Achtergrond
Naar een suggestie van Vocaal Ensemble Animato in Capelle a/d IJssel
Het Magnificat wordt ook wel de lofzang van Maria genoemd en is te vinden in het evangelie volgens Lucas, 1:46-55. De naam ‘Magnificat’ dankt het lied aan de eerste woorden in de Latijnse versie, Magnificat anima mea Dominum, wat betekent ‘mijn ziel verheerlijkt de Heer’. De auteur van het derde evangelie beschrijft hoe Maria bij haar bezoek aan haar nicht Elisabeth de tekst uitspreekt als de beide zwangere vrouwen elkaar volgens het verhaal ontmoeten. Het ‘Magnificat’ rijmt als het ware op de Lofzang van Hanna (Bijbel), de moeder van de profeet Samuel, zoals opgetekend in het eerste boek Samuel 2, 1-10. *)
*) Bron: Wikipedia
Ik wilde een stuk schrijven, waarin het koor zich op verschillende manieren kan laten horen. Soms in enkele stemmen, soms 2-stemmig, in brede, aansprekende melodieën. De begeleiding is daarbij puur ondersteunend. Daarnaast vraagt de tekst soms om meer dynamiek of beweging, zoals in het openingswoord Magnificat, het Fecit potentiam en Deposuit, en het Gloria en slot-Amen.
De 10 regels van de tekst zijn hier naar sfeer en inhoud samengevat in 4 delen. Elke regel bestaat uit een voor- en een nazin (voorganger en volk), die vaak met een eigen kleur zijn gezet. Er worden melodiewendingen van de frygische en lydische modus gebruikt.
Het stuk is hier gezet voor koor SATB en orgel met pedaal. Inmiddels is er ook een versie met begeleiding voor strijkkwintet (2vl,vla,cl,cb). Andere begeleidingen zijn denkbaar.
Analyse

Deel I “Magnificat anima mea Dominus” beschrijft de vreugde van Maria in de Heer. Het kernwoord “Magnificat” wordt breed aangezet.
Het deel staat in F majeur, afgewisseld met Bes-Lydisch.

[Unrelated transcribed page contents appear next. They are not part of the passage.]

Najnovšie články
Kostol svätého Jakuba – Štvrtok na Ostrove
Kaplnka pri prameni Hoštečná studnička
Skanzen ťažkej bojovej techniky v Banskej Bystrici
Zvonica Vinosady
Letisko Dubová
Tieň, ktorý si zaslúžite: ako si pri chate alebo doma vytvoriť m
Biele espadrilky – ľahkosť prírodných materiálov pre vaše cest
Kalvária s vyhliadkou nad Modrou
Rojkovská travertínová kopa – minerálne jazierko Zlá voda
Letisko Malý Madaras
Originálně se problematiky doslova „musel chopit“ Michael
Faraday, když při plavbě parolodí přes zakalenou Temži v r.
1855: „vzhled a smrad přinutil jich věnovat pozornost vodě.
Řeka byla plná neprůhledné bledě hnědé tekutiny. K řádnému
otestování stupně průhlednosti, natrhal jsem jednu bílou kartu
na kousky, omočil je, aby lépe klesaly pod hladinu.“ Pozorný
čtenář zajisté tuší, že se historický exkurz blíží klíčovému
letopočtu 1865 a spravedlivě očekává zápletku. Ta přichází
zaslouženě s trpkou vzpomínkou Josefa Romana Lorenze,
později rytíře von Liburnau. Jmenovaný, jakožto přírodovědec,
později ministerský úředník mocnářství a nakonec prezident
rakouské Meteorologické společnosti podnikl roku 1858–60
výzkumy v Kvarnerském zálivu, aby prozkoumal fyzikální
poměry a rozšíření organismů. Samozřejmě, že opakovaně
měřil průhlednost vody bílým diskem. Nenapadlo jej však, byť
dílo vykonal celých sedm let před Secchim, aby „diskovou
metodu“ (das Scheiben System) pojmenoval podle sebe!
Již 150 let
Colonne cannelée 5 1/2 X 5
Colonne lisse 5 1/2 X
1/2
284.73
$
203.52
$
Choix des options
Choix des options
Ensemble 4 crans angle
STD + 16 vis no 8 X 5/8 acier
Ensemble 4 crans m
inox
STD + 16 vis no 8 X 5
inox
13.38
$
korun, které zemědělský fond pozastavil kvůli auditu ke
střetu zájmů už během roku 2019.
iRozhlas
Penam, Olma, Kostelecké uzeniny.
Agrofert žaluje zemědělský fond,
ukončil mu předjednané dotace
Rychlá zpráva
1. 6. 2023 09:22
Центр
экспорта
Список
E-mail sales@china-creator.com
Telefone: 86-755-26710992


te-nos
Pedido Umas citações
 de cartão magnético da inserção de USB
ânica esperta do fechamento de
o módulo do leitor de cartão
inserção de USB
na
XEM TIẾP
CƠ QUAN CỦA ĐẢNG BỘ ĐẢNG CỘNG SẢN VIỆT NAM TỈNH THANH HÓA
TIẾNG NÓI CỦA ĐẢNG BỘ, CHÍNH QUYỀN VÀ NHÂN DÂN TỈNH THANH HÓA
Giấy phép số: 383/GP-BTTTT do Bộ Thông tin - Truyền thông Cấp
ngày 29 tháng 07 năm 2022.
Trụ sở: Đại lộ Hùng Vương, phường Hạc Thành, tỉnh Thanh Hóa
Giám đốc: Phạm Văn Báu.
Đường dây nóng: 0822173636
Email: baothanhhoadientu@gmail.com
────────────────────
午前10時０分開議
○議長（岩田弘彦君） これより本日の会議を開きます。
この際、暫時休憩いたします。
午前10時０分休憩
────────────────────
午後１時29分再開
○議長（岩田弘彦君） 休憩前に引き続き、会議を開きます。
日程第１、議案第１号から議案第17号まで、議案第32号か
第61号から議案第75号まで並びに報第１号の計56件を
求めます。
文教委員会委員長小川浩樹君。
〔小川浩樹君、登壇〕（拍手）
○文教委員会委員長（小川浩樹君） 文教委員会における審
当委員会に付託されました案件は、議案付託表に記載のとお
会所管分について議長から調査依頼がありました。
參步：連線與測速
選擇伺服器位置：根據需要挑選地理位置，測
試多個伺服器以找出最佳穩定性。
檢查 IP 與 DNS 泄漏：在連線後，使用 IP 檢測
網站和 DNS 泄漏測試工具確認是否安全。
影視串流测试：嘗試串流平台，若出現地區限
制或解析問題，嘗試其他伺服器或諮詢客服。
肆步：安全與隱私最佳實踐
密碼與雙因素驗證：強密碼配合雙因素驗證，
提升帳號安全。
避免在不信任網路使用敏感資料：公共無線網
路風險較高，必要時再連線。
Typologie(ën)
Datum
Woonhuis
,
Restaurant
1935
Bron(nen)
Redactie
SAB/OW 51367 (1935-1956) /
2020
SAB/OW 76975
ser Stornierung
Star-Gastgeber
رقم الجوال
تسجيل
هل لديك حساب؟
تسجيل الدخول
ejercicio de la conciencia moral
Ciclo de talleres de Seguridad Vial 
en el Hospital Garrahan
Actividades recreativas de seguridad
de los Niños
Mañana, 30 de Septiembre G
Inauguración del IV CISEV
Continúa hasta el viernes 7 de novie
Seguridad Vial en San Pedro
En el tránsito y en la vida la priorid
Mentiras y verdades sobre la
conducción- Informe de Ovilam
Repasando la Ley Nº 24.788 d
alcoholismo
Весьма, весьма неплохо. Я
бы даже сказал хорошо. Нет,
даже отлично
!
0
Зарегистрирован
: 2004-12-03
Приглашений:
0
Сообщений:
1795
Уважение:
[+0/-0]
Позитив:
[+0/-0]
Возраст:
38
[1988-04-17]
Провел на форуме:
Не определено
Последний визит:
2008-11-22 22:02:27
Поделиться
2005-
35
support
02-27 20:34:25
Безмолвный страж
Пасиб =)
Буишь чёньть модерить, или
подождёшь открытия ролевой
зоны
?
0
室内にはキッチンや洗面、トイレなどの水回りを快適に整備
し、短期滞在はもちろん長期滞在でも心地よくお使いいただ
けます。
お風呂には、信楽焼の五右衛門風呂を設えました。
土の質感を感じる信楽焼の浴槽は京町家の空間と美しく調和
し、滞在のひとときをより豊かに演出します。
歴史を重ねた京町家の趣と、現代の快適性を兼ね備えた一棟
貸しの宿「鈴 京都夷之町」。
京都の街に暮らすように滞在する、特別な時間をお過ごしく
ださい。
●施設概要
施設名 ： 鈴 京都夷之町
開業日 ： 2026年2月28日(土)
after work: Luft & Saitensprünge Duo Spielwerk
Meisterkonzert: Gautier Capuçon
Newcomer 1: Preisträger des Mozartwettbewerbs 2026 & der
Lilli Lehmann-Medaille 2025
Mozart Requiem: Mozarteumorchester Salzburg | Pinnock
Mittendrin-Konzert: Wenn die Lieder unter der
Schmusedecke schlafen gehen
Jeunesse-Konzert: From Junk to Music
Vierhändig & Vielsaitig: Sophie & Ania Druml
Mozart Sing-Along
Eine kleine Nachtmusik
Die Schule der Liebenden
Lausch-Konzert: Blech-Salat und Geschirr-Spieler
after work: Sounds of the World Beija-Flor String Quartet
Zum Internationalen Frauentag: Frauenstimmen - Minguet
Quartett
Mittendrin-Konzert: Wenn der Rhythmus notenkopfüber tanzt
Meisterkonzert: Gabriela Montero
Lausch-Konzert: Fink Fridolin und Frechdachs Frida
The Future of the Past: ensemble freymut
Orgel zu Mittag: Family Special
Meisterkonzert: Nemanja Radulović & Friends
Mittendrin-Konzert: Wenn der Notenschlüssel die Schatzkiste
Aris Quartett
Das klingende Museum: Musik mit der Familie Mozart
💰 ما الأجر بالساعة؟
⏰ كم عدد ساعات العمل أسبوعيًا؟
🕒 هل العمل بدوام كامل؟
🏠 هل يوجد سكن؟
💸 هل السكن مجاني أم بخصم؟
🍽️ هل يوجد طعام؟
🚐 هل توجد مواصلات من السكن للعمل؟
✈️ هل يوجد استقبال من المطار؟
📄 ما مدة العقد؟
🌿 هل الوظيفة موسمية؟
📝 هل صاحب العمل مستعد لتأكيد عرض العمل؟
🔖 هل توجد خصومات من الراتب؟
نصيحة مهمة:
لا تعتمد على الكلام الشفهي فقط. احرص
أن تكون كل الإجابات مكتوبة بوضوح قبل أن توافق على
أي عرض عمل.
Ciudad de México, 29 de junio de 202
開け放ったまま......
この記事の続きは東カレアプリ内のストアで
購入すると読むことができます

In deel II “Quia respexit” gaat het om de dingen die Hij in zijn grootheid en barmhartigheid aan mij, zijn nederige dienaar, heeft gedaan. En zijn barmhartigheid zal zijn van nageslacht tot nageslacht.
Dit deel kleurt vooral frygisch, afgewisseld met majeur.

Deel III “Fecit potentiam” beschrijft de kracht, waarmee hoogmoed en macht gestraft zal worden ten gunste van de nederigen.
De sfeer is hoofdzakelijk lydisch en majeur.

In Deel IV “Esurientes implevis bonis” worden de gaven aan de hongerigen, ten koste van de rijken, en de getoonde barmhartigheid beschreven, waarmee Hij ons bedenkt, zoals volgens de belofte aan Abraham gedaan.
Dit deel loopt van A-frygisch via D-mineur en D-Lydisch naar G-majeur.

Tot slot volgt de doxologie, het prijzen van de Vader, de Zoon en de Heilige Geest, voor eeuwig en altijd. Deze tekst maakt geen deel uit van het Magnificat in engere zin, maar het wordt vaak als afsluiting aan liturgische teksten toegevoegd.
Het stuk loopt van Bes-Lydisch (Gloria) via F majeur en C majeur (in saecula) naar het Amen in F majeur. Het Amen is daarmee het pendant van het opening Magnificat.